OMG, Clever machine but who would want one?? Not even me, What would that thing weigh?? It needs robot arms to put the bead on itself so we can sit back and have a beer, Amen Capt 

And Mudstar wont ask for an opinion 2buck, hes a drywall master havent you heard :yawn:


----------



## Kiwiman (Jun 14, 2008)

2buckcanuck said:


> If your willing to spend your money on that, then I have some really sexy sheep to sell you:whistling2:


 I'm Listening.....:brows:


----------



## Bill from Indy (Apr 26, 2010)

sure does look awful clean for a taping tool

a foreman for one of the companies I used to sub work off of said they got to demo one on a job....they go through a lot of no coat so a rep brought one out to try...wasn't my job unfortunately, but he said it was faster...but the problem was long runs..as you know, no coat turns into a noodle once you put mud on it


----------



## 2buckcanuck (Jul 9, 2010)

Kiwiman said:


> I'm Listening.....:brows:


rubber boots, Velcro gloves, near the edge of a cliff, and don't wear pants with a zipper,,,,,,,,,,,,, The sound will scare them away:whistling2:


----------



## Kiwiman (Jun 14, 2008)

2buckcanuck said:


> rubber boots, Velcro gloves, near the edge of a cliff, and don't wear pants with a zipper,,,,,,,,,,,,, The sound will scare them away:whistling2:


----------



## Tim0282 (Jan 8, 2008)

http://www.drywalltalk.com/f2/auto-slam-547/

This guy said his company has one. It's an old thread. 5,000.00 for a machine to put bead on, though...
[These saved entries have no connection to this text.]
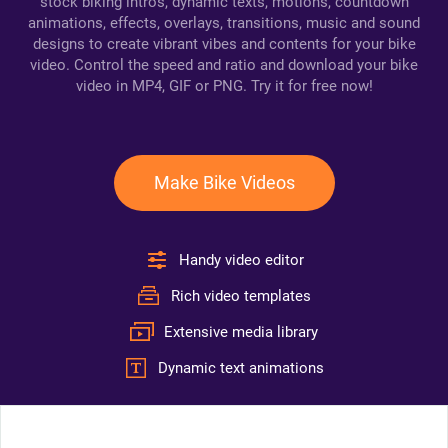
stock biking intros, dynamic texts, motions, countdown
animations, effects, overlays, transitions, music and sound
designs to create vibrant vibes and contents for your bike
video. Control the speed and ratio and download your bike
video in MP4, GIF or PNG. Try it for free now!
Make Bike Videos
Handy video editor
Rich video templates
Extensive media library
Dynamic text animations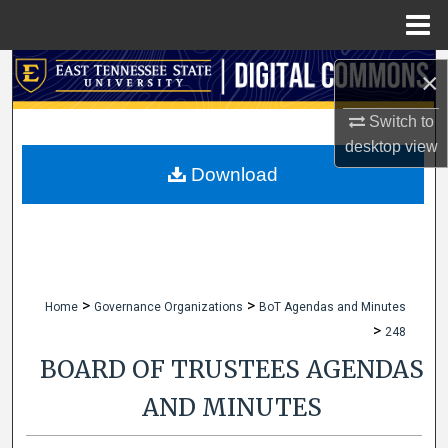
Menu
Home
Search
×
Browse Collections
Switch to
desktop
view
My Account
Download
About
Digital Commons Network™
>
>
Home
Governance Organizations
BoT Agendas and Minutes
>
248
BOARD OF TRUSTEES AGENDAS
AND MINUTES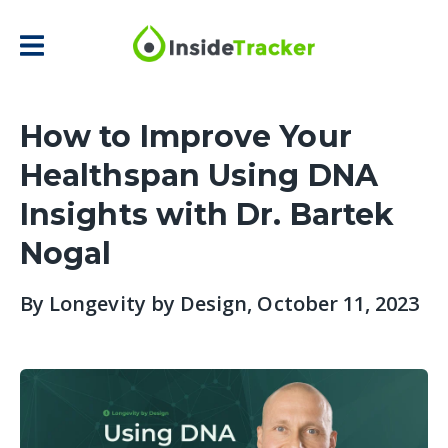
How to Improve Your
Healthspan Using DNA
Insights with Dr. Bartek
Nogal
By
Longevity by Design
, October 11, 2023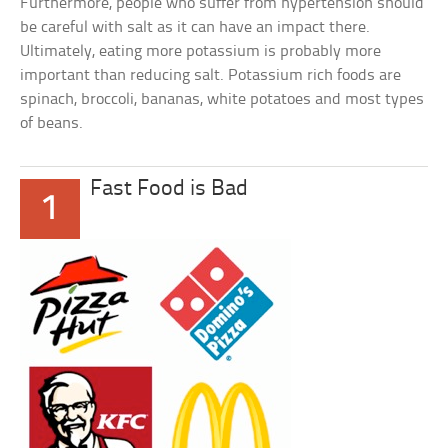
Furthermore, people who suffer from hypertension should
be careful with salt as it can have an impact there.
Ultimately, eating more potassium is probably more
important than reducing salt. Potassium rich foods are
spinach, broccoli, bananas, white potatoes and most types
of beans.
Fast Food is Bad
1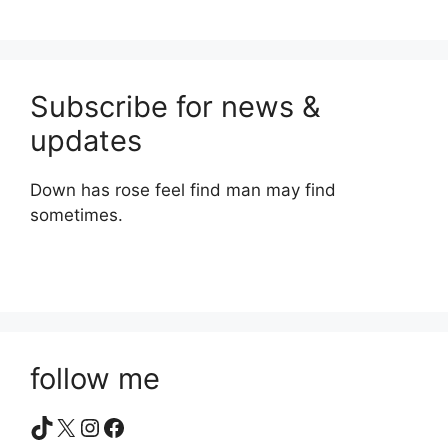
Subscribe for news &
updates
Down has rose feel find man may find
sometimes.
follow me
TikTok
X
Instagram
Facebook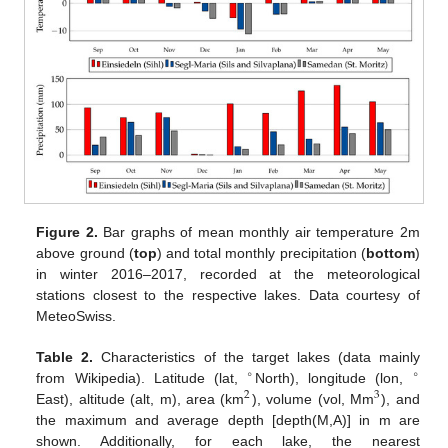
Figure 2.
Bar graphs of mean monthly air temperature 2m
above ground (
top
) and total monthly precipitation (
bottom
)
in winter 2016–2017, recorded at the meteorological
stations closest to the respective lakes. Data courtesy of
MeteoSwiss.
Table 2.
Characteristics of the target lakes (data mainly
∘
∘
from Wikipedia). Latitude (lat,
North), longitude (lon,
2
3
East), altitude (alt, m), area (km
), volume (vol, Mm
), and
the maximum and average depth [depth(M,A)] in m are
shown. Additionally, for each lake, the nearest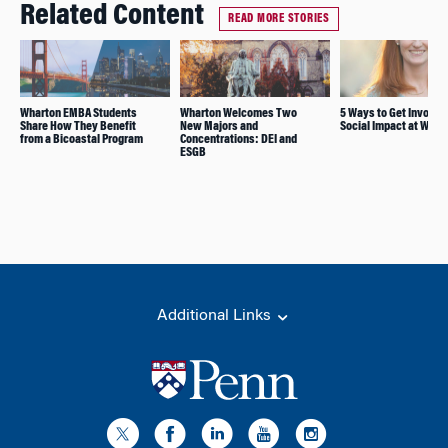
Related Content
READ MORE STORIES
Wharton EMBA Students
Wharton Welcomes Two
5 Ways to Get Involve
Share How They Benefit
New Majors and
Social Impact at Whar
from a Bicoastal Program
Concentrations: DEI and
ESGB
Additional Links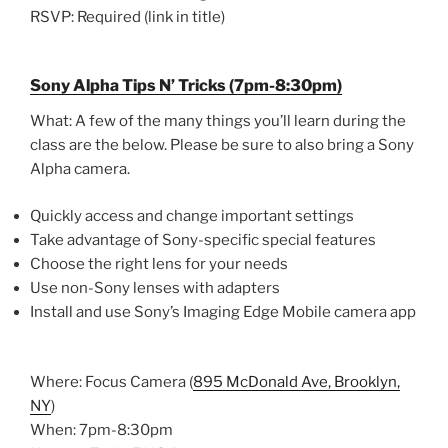
RSVP: Required (link in title)
Sony Alpha Tips N’ Tricks (7pm-8:30pm)
What: A few of the many things you’ll learn during the
class are the below. Please be sure to also bring a Sony
Alpha camera.
Quickly access and change important settings
Take advantage of Sony-specific special features
Choose the right lens for your needs
Use non-Sony lenses with adapters
Install and use Sony’s Imaging Edge Mobile camera app
Where: Focus Camera (
895 McDonald Ave, Brooklyn,
NY
)
When: 7pm-8:30pm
And the last post by this guy was in 2009.
Spent too much on tools??


----------



## MacDry (Feb 1, 2010)

Tim0282 said:


> http://www.drywalltalk.com/f2/auto-slam-547/
> 
> This guy said his company has one. It's an old thread. 5,000.00 for a machine to put bead on, though...
> 
> ...


5000?! holy crap. can get some pretty badass auto tools for 5000.


----------